**** Görev girdisi ****

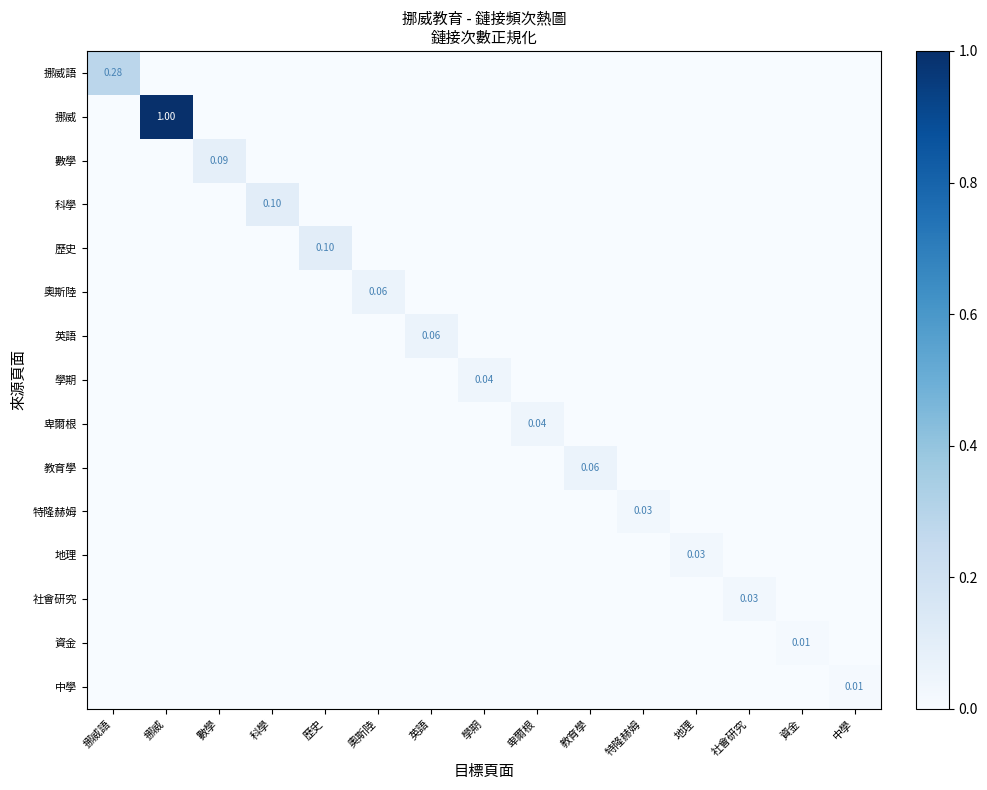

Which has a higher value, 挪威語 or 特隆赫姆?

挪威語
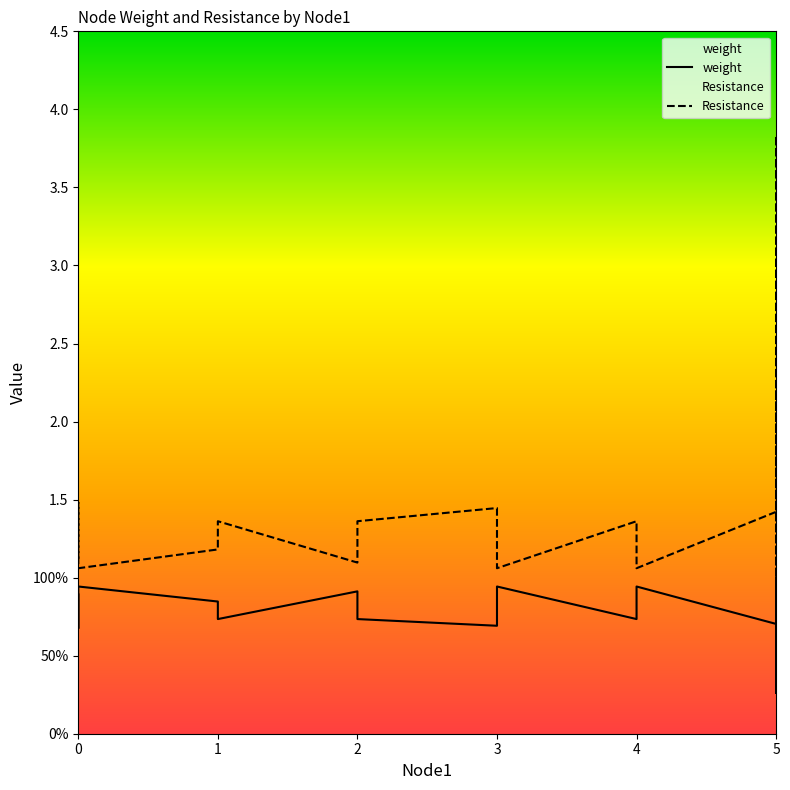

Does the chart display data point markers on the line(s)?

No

****
**** Görev girdisi ****

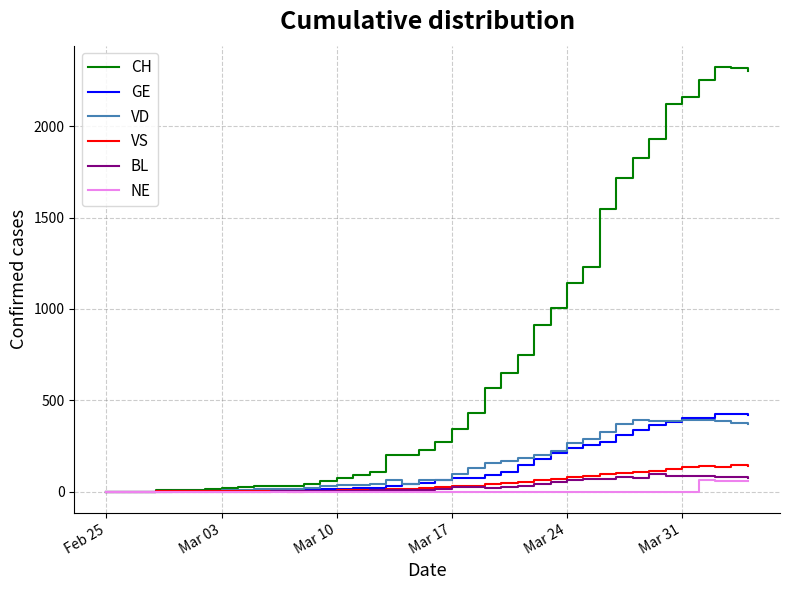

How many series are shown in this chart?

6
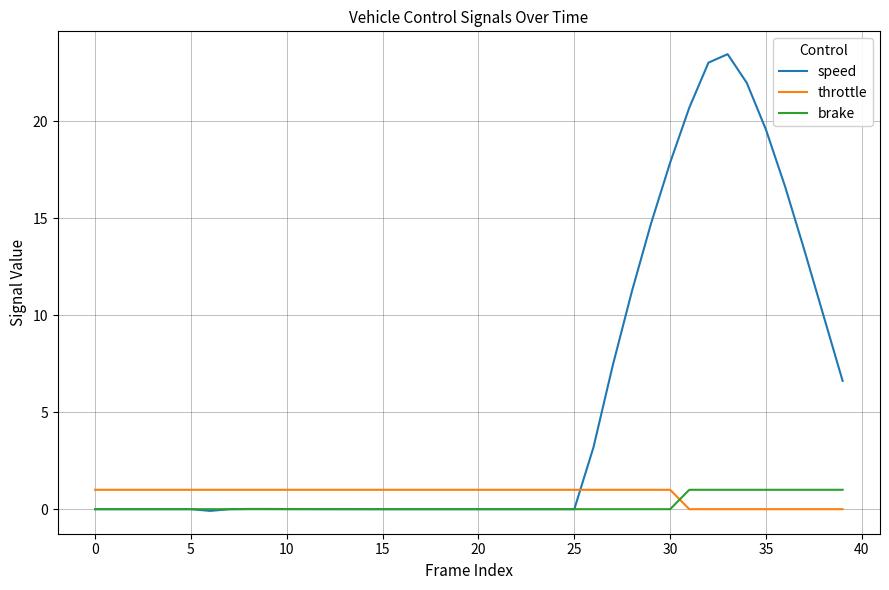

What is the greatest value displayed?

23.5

****

→ Yapılacak iş:
"Which has a higher value, 挪威語 or 特隆赫姆?" içeren satırdan "Does the chart" içeren satıra kadar, iki uç da dahil olmak üzere, satırları "higher value" yerine "greater value" koyarak yeniden yazın. Resimleri yanıta almayın.

→ Görevin sonucu:
Which has a greater value, 挪威語 or 特隆赫姆?

挪威語

Does the chart display data point markers on the line(s)?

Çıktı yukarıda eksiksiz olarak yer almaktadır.